The capabilities of artificial neural networks (ANNs) are limited by the operations possible at their individual neurons and synapses. For instance, each neuron’s activation only represents a single scalar variable. In addition, because neuronal activations may be dominated by a single timescale in the synaptic input, unsupervised learning from data with multiple timescales has not been generally possible. Here we address these by exploiting the continuous-time and asynchronous operation of spiking neural networks (SNNs), i.e. a biologically-inspired type of ANNs. First, we demonstrate how input neurons can be two-dimensional (2D), i.e. each represent two variables.

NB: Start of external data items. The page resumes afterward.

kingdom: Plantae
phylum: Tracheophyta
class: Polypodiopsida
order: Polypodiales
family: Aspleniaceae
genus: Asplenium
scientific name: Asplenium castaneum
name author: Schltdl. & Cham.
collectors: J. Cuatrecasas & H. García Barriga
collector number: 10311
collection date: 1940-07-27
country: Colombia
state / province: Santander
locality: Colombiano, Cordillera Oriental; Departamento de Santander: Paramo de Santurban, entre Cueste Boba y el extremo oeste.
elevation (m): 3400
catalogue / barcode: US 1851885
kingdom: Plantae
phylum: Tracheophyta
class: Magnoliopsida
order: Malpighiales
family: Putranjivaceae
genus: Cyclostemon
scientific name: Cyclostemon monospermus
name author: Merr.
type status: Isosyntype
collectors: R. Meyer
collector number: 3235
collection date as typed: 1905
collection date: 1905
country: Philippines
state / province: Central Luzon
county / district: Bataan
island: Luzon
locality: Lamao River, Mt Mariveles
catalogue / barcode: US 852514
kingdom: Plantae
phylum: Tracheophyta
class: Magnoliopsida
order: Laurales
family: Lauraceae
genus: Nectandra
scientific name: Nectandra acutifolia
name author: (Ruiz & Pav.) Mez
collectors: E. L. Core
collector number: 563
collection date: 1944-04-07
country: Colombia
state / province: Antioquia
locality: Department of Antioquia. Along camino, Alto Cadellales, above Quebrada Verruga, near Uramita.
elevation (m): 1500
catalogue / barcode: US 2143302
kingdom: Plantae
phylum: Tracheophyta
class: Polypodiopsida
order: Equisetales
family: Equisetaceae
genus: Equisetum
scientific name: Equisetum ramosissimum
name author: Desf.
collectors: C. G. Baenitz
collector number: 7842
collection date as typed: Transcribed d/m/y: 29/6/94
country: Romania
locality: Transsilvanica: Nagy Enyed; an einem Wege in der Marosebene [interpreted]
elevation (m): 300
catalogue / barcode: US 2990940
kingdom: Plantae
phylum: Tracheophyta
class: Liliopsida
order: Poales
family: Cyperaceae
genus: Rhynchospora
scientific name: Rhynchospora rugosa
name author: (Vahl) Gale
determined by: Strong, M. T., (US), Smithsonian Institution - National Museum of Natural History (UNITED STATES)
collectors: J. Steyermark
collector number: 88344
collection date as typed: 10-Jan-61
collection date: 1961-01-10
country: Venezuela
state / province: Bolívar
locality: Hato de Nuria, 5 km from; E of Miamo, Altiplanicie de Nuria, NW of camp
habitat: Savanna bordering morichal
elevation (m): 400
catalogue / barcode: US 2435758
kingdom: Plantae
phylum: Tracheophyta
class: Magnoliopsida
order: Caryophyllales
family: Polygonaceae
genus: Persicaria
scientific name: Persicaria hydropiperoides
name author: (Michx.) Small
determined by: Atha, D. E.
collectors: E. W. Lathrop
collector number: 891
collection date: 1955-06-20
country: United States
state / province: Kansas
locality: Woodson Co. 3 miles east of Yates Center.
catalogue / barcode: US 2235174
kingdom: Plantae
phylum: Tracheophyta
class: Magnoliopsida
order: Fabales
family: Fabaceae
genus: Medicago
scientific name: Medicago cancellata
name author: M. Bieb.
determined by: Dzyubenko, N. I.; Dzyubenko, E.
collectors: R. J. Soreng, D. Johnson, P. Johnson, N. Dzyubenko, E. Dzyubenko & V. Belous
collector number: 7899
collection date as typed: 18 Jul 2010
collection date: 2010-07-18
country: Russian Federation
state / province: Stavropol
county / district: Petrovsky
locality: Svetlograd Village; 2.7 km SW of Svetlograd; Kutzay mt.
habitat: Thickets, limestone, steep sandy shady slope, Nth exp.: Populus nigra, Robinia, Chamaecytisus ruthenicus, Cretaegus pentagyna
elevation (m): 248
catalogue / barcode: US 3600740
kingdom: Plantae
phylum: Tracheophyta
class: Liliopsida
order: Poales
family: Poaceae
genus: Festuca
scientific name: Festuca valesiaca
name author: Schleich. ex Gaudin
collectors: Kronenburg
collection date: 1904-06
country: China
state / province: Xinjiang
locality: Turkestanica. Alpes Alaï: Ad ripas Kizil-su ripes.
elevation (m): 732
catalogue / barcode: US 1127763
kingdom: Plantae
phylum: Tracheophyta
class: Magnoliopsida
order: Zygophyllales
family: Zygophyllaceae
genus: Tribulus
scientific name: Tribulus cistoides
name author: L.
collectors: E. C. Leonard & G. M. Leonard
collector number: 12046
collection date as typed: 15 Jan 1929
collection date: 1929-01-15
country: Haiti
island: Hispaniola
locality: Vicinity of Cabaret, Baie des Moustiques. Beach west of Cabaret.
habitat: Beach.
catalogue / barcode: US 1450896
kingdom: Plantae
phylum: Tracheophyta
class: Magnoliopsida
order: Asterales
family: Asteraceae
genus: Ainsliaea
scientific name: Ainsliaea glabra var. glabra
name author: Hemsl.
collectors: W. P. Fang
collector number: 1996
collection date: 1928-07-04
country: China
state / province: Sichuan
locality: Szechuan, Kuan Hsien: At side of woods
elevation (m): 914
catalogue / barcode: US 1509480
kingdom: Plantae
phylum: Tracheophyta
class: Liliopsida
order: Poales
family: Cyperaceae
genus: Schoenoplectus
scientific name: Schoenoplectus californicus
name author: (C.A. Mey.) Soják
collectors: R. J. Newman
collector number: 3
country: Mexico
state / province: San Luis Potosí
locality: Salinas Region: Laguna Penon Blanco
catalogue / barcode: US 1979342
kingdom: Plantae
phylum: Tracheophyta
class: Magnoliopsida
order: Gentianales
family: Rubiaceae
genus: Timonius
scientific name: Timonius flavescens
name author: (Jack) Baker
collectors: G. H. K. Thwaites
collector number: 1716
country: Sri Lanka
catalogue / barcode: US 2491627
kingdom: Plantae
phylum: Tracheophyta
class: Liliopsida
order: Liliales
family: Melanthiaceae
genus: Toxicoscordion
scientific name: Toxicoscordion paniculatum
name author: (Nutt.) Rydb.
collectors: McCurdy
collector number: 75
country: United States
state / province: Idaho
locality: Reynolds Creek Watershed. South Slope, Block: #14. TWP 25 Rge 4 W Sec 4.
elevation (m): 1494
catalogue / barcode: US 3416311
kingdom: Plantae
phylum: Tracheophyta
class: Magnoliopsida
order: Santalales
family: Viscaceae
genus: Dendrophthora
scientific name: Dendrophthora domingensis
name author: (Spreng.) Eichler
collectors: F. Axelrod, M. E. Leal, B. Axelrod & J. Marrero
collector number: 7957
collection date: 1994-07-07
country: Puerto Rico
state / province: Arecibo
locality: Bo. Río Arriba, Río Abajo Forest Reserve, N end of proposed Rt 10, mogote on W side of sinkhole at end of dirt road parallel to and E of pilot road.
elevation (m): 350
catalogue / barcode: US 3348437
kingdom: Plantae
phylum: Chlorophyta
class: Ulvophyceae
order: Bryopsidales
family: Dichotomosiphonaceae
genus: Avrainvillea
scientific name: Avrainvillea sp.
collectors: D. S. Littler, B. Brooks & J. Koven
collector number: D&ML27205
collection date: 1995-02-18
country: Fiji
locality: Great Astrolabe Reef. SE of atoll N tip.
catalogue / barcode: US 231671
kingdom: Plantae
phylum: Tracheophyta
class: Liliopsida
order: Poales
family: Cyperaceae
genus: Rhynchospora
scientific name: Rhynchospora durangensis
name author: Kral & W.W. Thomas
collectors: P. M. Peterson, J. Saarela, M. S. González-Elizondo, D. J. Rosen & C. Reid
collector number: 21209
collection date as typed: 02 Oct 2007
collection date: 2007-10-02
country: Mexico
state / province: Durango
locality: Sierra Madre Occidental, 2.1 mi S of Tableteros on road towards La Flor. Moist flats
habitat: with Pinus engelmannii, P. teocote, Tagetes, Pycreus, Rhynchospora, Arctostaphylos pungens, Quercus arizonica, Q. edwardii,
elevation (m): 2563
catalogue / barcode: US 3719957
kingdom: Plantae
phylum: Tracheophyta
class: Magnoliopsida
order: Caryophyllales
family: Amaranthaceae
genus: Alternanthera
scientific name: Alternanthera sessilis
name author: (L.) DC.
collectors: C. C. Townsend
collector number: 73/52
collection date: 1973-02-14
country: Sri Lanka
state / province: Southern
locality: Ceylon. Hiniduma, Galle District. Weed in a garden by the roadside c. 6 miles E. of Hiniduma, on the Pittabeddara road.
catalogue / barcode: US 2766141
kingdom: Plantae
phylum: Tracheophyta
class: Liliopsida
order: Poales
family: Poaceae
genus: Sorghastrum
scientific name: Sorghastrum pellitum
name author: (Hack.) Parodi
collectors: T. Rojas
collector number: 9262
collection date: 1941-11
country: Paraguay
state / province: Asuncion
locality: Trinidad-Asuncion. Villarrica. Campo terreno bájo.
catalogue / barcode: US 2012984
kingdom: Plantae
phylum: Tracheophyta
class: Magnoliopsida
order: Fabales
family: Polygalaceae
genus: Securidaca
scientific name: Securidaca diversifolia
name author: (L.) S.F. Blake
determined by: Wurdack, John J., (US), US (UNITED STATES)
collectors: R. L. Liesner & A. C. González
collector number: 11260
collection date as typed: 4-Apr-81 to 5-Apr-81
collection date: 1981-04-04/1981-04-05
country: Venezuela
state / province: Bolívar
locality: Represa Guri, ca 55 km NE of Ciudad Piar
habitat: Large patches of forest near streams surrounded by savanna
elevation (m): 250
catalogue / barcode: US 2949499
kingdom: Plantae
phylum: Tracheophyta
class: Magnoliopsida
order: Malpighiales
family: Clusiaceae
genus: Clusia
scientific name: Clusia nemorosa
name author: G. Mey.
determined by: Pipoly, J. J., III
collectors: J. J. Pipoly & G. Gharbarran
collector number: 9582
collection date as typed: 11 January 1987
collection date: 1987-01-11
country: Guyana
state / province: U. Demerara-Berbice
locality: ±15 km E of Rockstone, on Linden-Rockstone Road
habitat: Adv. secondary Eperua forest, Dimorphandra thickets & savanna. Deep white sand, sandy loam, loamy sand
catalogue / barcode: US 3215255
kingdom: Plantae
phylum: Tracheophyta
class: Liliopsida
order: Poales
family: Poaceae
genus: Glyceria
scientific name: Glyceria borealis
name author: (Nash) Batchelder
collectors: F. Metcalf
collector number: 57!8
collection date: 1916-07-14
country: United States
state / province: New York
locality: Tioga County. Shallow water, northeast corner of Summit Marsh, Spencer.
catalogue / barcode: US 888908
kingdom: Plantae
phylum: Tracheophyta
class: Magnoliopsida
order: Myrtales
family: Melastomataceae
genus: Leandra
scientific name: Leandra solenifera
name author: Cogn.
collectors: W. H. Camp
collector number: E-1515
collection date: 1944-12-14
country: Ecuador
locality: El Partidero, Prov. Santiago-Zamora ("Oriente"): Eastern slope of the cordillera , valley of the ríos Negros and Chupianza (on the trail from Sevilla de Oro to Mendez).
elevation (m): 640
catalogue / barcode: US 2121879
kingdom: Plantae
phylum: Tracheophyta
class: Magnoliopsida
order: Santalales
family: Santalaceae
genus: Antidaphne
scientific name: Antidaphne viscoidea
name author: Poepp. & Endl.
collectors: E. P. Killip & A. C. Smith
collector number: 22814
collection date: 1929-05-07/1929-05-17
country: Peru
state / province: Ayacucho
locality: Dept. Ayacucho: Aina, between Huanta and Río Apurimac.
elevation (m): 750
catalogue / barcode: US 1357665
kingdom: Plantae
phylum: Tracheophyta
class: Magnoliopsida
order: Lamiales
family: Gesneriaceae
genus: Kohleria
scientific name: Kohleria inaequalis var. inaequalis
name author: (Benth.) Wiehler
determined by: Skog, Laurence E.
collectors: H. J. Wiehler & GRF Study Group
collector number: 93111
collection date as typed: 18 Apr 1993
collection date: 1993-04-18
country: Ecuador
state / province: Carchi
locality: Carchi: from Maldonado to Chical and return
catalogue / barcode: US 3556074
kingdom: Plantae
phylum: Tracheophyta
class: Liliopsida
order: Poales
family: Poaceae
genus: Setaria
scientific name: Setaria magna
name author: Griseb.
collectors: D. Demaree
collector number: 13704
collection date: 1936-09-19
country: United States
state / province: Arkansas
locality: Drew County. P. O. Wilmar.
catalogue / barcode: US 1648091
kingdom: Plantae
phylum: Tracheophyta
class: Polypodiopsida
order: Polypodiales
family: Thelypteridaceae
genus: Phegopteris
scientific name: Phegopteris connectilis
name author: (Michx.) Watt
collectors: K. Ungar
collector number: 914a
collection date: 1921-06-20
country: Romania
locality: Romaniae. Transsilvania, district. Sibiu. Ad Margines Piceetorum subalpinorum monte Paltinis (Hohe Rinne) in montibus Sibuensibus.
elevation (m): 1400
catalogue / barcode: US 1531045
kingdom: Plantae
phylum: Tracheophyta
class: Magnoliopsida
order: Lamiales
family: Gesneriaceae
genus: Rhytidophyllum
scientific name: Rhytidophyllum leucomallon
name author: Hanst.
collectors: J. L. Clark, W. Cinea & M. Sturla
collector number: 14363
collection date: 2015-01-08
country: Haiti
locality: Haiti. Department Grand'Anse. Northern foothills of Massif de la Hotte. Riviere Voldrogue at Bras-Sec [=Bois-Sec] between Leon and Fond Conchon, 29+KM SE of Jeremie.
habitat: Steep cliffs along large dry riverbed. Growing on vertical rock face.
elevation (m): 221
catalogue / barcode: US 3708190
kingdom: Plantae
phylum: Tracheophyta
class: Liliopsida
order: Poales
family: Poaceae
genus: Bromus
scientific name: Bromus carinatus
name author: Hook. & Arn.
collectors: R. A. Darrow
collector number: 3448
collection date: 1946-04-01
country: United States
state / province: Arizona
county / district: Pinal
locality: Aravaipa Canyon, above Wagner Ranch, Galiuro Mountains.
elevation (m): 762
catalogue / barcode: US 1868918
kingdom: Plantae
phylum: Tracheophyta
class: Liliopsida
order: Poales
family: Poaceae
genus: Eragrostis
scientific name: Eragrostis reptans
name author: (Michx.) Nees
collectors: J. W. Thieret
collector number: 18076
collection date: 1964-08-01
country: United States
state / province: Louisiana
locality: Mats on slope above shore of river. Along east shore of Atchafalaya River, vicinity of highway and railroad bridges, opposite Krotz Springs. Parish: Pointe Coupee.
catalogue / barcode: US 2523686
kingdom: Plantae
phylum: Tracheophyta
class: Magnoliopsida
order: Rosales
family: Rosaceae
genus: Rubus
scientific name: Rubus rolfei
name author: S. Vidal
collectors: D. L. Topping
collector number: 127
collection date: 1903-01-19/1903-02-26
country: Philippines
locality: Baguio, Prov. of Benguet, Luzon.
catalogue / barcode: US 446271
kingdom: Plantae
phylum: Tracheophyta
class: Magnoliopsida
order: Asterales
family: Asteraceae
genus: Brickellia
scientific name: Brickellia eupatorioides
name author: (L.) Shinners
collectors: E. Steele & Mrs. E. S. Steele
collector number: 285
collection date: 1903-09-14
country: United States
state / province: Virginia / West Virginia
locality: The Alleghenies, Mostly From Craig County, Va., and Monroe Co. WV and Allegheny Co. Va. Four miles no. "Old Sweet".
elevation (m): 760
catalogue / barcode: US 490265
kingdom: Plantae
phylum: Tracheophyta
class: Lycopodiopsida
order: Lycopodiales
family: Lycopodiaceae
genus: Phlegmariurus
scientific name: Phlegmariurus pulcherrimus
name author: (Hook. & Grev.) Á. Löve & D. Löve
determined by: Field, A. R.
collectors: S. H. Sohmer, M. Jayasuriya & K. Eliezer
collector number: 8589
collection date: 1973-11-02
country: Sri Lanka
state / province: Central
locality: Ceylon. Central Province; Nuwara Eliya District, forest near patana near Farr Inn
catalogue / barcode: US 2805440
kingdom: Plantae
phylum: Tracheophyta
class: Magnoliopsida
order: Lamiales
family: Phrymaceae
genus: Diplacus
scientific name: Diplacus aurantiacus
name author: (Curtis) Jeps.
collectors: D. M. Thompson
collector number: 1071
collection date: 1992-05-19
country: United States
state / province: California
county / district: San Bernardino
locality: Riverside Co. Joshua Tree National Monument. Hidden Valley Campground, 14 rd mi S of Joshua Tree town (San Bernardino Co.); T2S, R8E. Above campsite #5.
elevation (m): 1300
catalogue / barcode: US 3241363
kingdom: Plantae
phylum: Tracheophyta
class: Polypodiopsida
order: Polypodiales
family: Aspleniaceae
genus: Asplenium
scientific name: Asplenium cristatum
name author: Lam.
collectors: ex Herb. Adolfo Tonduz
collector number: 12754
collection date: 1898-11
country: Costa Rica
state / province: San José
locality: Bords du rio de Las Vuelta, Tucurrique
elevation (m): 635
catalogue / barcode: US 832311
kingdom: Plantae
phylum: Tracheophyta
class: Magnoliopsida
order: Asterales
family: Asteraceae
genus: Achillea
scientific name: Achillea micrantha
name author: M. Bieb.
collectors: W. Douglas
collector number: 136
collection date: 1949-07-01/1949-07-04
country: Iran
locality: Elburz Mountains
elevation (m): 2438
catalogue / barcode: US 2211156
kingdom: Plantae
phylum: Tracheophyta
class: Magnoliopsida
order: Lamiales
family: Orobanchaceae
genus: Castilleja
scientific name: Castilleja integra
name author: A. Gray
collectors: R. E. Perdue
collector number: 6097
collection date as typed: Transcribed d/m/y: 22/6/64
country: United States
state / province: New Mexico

Second, we show unsupervised learning from multiple timescales simultaneously. 2D neurons operate by allocating each variable to a different timescale in their activation, i.e. one variable corresponds to the timing of individual spikes, and another to the spike rate. We show how these can be modulated separately but simultaneously, and we apply this mixed coding technique to encoding images with two modalities, namely, colour and brightness. Unsupervised multi-timescale learning is achieved by synapses with spike-timing-dependent plasticity, combined with varying degrees of short-term plasticity. We demonstrate the successful application of this learning scheme on the unsupervised classification of bimodal pictures encoded by our 2D neurons. Taken together, our results show that SNNs are capable of increasing both the information content of each neuron and the exploitable data in the input. We suggest that through these unique features, SNNs may increase the performance and broaden the applicability of ANNs.